What is the Difference Between Right Shares and Bonus Shares?
🆚 Go to Comparative Table 🆚The main difference between right shares and bonus shares lies in the way they are issued and the investment required from shareholders. Here are the key differences between the two:
- Issue Price: Right shares are issued at a discounted price, usually in proportion to the existing holdings of shareholders, while bonus shares are issued at no cost to the shareholders.
- Purpose: Right shares are issued to raise additional capital from the market, allowing existing shareholders to purchase new shares at a discount. In contrast, bonus shares are issued as a reward to the company's shareholders on a specific date, using free reserves created from genuine profits or securities premium collected in cash.
- Investment: Shareholders need to invest in right shares by purchasing them at the discounted price, while bonus shares are issued without requiring any investment from the shareholders.

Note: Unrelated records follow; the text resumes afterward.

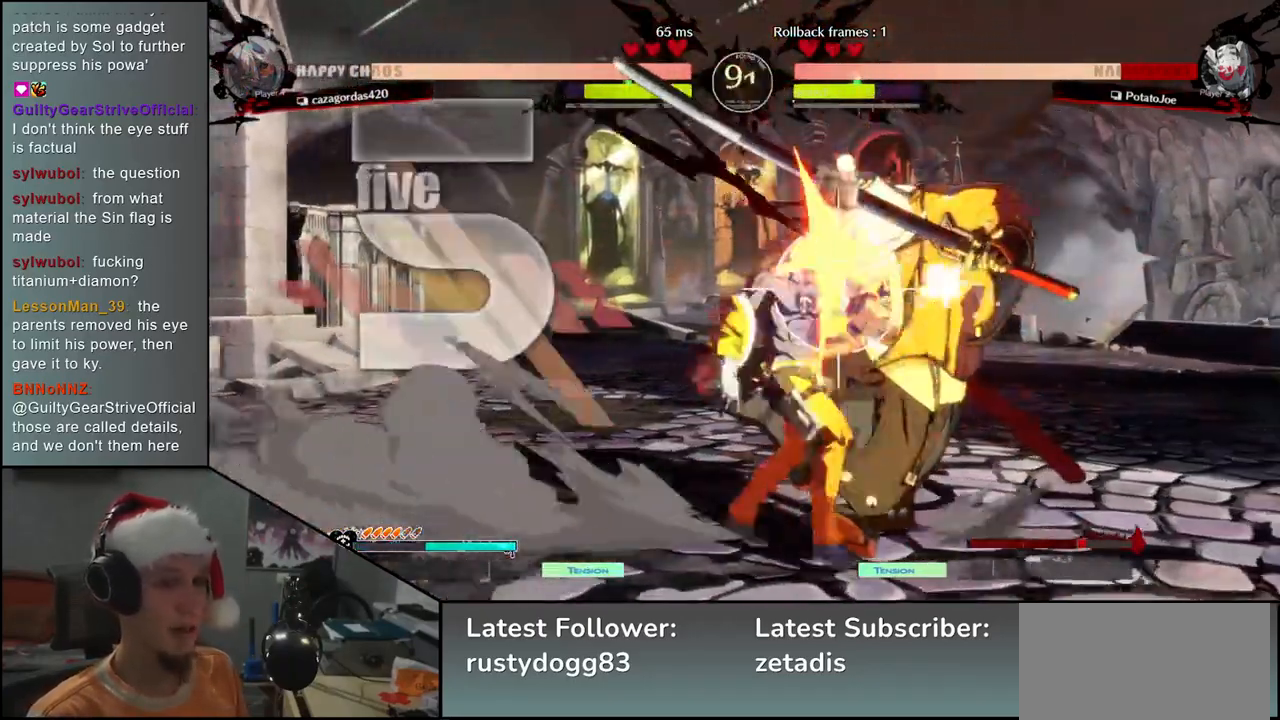
{"buttons": [], "left_stick": "down-right", "events": []}
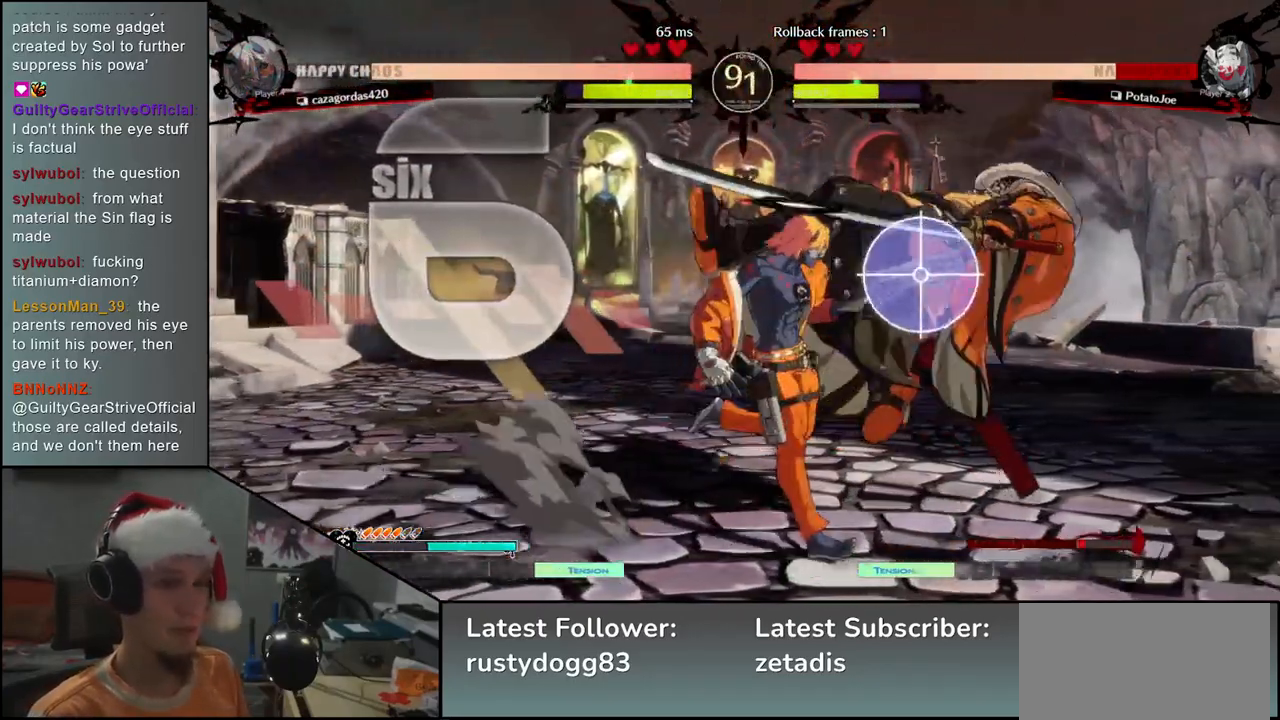
{"buttons": [], "left_stick": "down-right", "events": []}
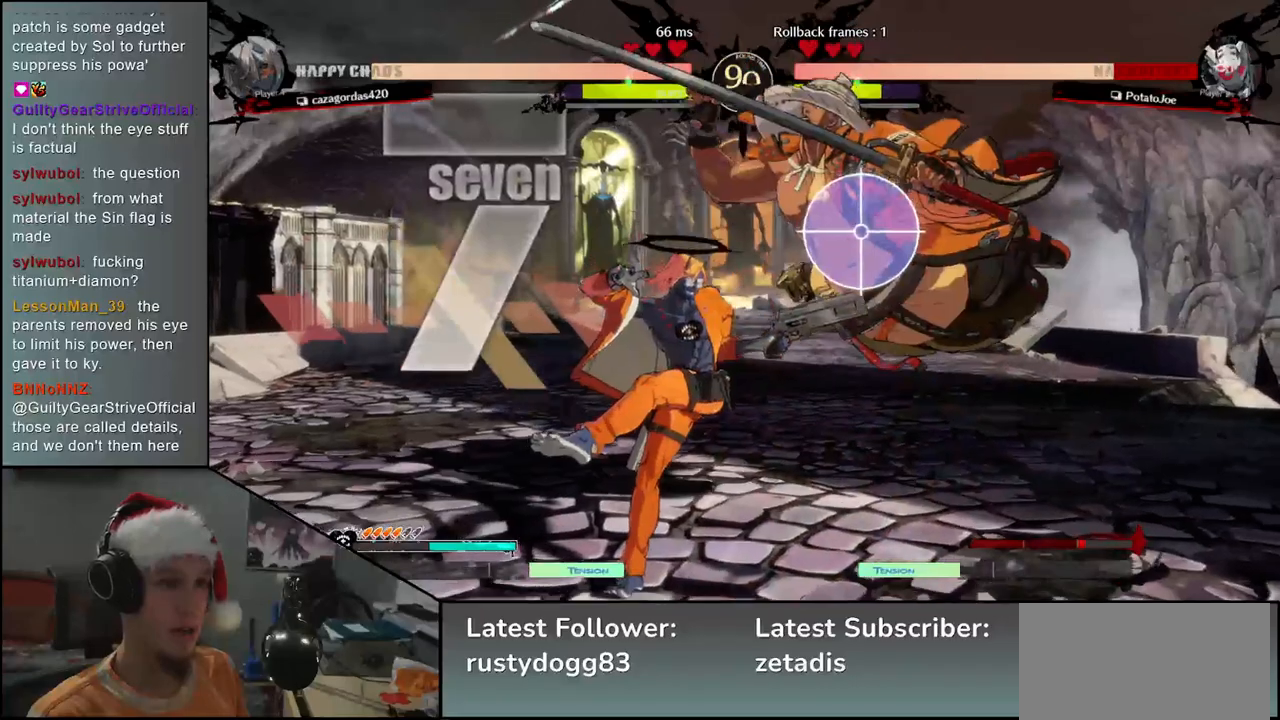
{"buttons": [], "left_stick": "down-right", "events": []}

- Shareholder Sentiment: Bonus issues can improve investor sentiment and highlight the company's success, as the total investment value remains unchanged. Right issues, on the other hand, involve shareholders investing in the company to raise capital.

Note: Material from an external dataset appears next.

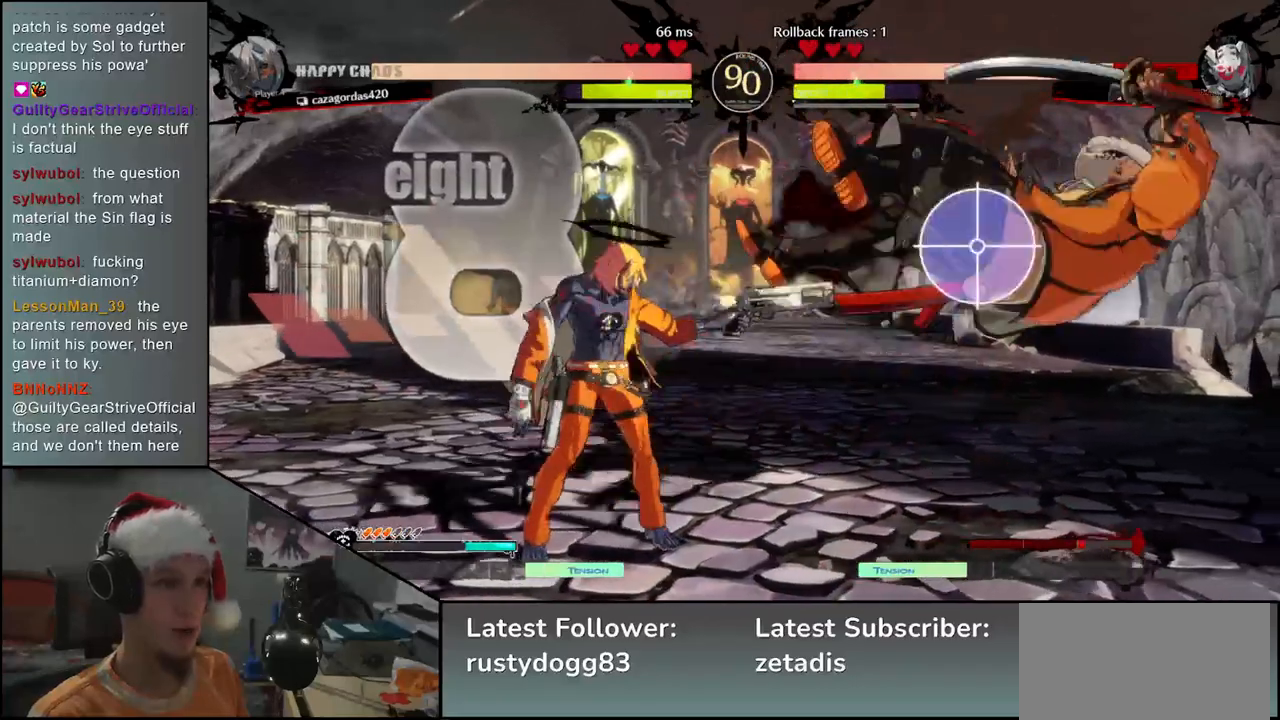
{"buttons": [], "left_stick": "down-right", "events": []}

- Payment: Bonus shares are always fully paid up, whereas right shares can be either partly paid up or fully paid up, depending on the proportion of paid-up value of equity shares when further issue takes place.
In summary, right shares involve an investment by the shareholders, as they need to purchase new shares at a discounted price, while bonus shares are issued freely to shareholders without requiring any investment.
Comparative Table: Right Shares vs Bonus Shares
Here is a table comparing the differences between right shares and bonus shares:
Feature | Right Shares | Bonus Shares |
---|---|---|
Definition | Right shares are shares issued to existing shareholders in proportion to their current holdings, usually at a discounted price, to raise capital. | Bonus shares are shares issued to existing shareholders in addition to their current holdings, usually at no cost to the shareholders, to increase liquidity in the market. |
Purpose | To raise additional capital for the company. | To increase liquidity in the market and make shares more affordable for small investors. |
Investment | Shareholders invest in right shares by paying a discounted price. | No investment required from shareholders. |
Issue Price | Discounted price for existing shareholders. | No cost to shareholders. |
Dependence on Subscription | Right shares depend on investors' subscription, and minimum subscription is mandatory. | Bonus shares do not depend on investors' subscription, and no such mandatory requirement exists. |
Paid Up Value | Right shares can be partly paid up or fully paid up, depending on the proportion of paid-up value of equity shares when further issue takes place. | Bonus shares are always fully paid up. |
Dilution | Existing shareholders are not diluted by a new issuance of shares to the general public. | Existing shareholders are not diluted by new issuance of shares to the general public. |
Stock Splits | No relation to stock splits. | Often issued in the form of a stock split, where a certain number of bonus shares are issued for every existing share. |
In summary, right shares are issued to raise capital from existing shareholders, while bonus shares are issued to increase liquidity without requiring any investment from the shareholders. Key differences include the purpose of issuance, the issue price, and the dependence on investors' subscription.